Reproduce every line of the data below unchanged and in the same order.

§ **DATA TO PROCESS**:
# # # #

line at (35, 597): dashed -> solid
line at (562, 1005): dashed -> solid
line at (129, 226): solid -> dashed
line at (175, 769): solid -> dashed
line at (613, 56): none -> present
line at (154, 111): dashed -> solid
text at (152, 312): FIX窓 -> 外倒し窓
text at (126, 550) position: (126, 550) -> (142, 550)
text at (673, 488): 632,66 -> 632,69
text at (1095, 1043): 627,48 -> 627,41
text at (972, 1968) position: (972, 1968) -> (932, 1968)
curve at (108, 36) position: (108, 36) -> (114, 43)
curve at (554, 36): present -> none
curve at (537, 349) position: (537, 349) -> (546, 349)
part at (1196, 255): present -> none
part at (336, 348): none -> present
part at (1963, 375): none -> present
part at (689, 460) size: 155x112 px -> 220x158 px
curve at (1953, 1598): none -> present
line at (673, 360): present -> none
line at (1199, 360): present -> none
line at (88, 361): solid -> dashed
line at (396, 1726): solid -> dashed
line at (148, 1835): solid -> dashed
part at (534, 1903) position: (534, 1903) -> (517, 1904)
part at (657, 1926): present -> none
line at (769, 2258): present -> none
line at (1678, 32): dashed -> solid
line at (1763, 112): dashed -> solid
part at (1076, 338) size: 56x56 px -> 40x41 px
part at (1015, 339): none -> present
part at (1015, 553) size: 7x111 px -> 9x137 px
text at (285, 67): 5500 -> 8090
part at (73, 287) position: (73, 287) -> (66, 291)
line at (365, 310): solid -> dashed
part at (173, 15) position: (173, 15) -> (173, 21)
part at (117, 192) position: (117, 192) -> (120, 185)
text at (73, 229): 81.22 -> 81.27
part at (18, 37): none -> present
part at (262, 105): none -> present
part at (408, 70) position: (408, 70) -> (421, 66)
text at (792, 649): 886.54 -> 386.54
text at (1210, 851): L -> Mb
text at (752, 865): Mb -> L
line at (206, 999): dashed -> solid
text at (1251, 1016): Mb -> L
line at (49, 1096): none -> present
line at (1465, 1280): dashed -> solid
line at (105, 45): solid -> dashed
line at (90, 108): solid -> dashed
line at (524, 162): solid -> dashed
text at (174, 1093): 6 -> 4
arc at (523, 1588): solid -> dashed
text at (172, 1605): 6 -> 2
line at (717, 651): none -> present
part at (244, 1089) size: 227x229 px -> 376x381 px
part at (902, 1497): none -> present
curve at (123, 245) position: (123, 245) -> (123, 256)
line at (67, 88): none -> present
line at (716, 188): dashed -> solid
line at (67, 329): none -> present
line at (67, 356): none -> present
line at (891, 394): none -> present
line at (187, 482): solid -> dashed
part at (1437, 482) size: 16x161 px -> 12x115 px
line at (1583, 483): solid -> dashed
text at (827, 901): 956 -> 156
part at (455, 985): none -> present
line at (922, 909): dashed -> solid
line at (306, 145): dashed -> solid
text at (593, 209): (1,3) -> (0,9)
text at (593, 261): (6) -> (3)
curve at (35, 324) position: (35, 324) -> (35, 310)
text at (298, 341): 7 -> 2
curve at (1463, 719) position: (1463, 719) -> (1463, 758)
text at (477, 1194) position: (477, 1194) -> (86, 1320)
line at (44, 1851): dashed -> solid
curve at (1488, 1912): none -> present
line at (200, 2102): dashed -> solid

# # # #

§ **SOLVED PROBLEM**:
line at (35, 597): dashed -> solid
line at (562, 1005): dashed -> solid
line at (129, 226): solid -> dashed
line at (175, 769): solid -> dashed
line at (613, 56): none -> present
line at (154, 111): dashed -> solid
text at (152, 312): FIX窓 -> 外倒し窓
text at (126, 550) position: (126, 550) -> (142, 550)
text at (673, 488): 632,66 -> 632,69
text at (1095, 1043): 627,48 -> 627,41
text at (972, 1968) position: (972, 1968) -> (932, 1968)
curve at (108, 36) position: (108, 36) -> (114, 43)
curve at (554, 36): present -> none
curve at (537, 349) position: (537, 349) -> (546, 349)
part at (1196, 255): present -> none
part at (336, 348): none -> present
part at (1963, 375): none -> present
part at (689, 460) size: 155x112 px -> 220x158 px
curve at (1953, 1598): none -> present
line at (673, 360): present -> none
line at (1199, 360): present -> none
line at (88, 361): solid -> dashed
line at (396, 1726): solid -> dashed
line at (148, 1835): solid -> dashed
part at (534, 1903) position: (534, 1903) -> (517, 1904)
part at (657, 1926): present -> none
line at (769, 2258): present -> none
line at (1678, 32): dashed -> solid
line at (1763, 112): dashed -> solid
part at (1076, 338) size: 56x56 px -> 40x41 px
part at (1015, 339): none -> present
part at (1015, 553) size: 7x111 px -> 9x137 px
text at (285, 67): 5500 -> 8090
part at (73, 287) position: (73, 287) -> (66, 291)
line at (365, 310): solid -> dashed
part at (173, 15) position: (173, 15) -> (173, 21)
part at (117, 192) position: (117, 192) -> (120, 185)
text at (73, 229): 81.22 -> 81.27
part at (18, 37): none -> present
part at (262, 105): none -> present
part at (408, 70) position: (408, 70) -> (421, 66)
text at (792, 649): 886.54 -> 386.54
text at (1210, 851): L -> Mb
text at (752, 865): Mb -> L
line at (206, 999): dashed -> solid
text at (1251, 1016): Mb -> L
line at (49, 1096): none -> present
line at (1465, 1280): dashed -> solid
line at (105, 45): solid -> dashed
line at (90, 108): solid -> dashed
line at (524, 162): solid -> dashed
text at (174, 1093): 6 -> 4
arc at (523, 1588): solid -> dashed
text at (172, 1605): 6 -> 2
line at (717, 651): none -> present
part at (244, 1089) size: 227x229 px -> 376x381 px
part at (902, 1497): none -> present
curve at (123, 245) position: (123, 245) -> (123, 256)
line at (67, 88): none -> present
line at (716, 188): dashed -> solid
line at (67, 329): none -> present
line at (67, 356): none -> present
line at (891, 394): none -> present
line at (187, 482): solid -> dashed
part at (1437, 482) size: 16x161 px -> 12x115 px
line at (1583, 483): solid -> dashed
text at (827, 901): 956 -> 156
part at (455, 985): none -> present
line at (922, 909): dashed -> solid
line at (306, 145): dashed -> solid
text at (593, 209): (1,3) -> (0,9)
text at (593, 261): (6) -> (3)
curve at (35, 324) position: (35, 324) -> (35, 310)
text at (298, 341): 7 -> 2
curve at (1463, 719) position: (1463, 719) -> (1463, 758)
text at (477, 1194) position: (477, 1194) -> (86, 1320)
line at (44, 1851): dashed -> solid
curve at (1488, 1912): none -> present
line at (200, 2102): dashed -> solid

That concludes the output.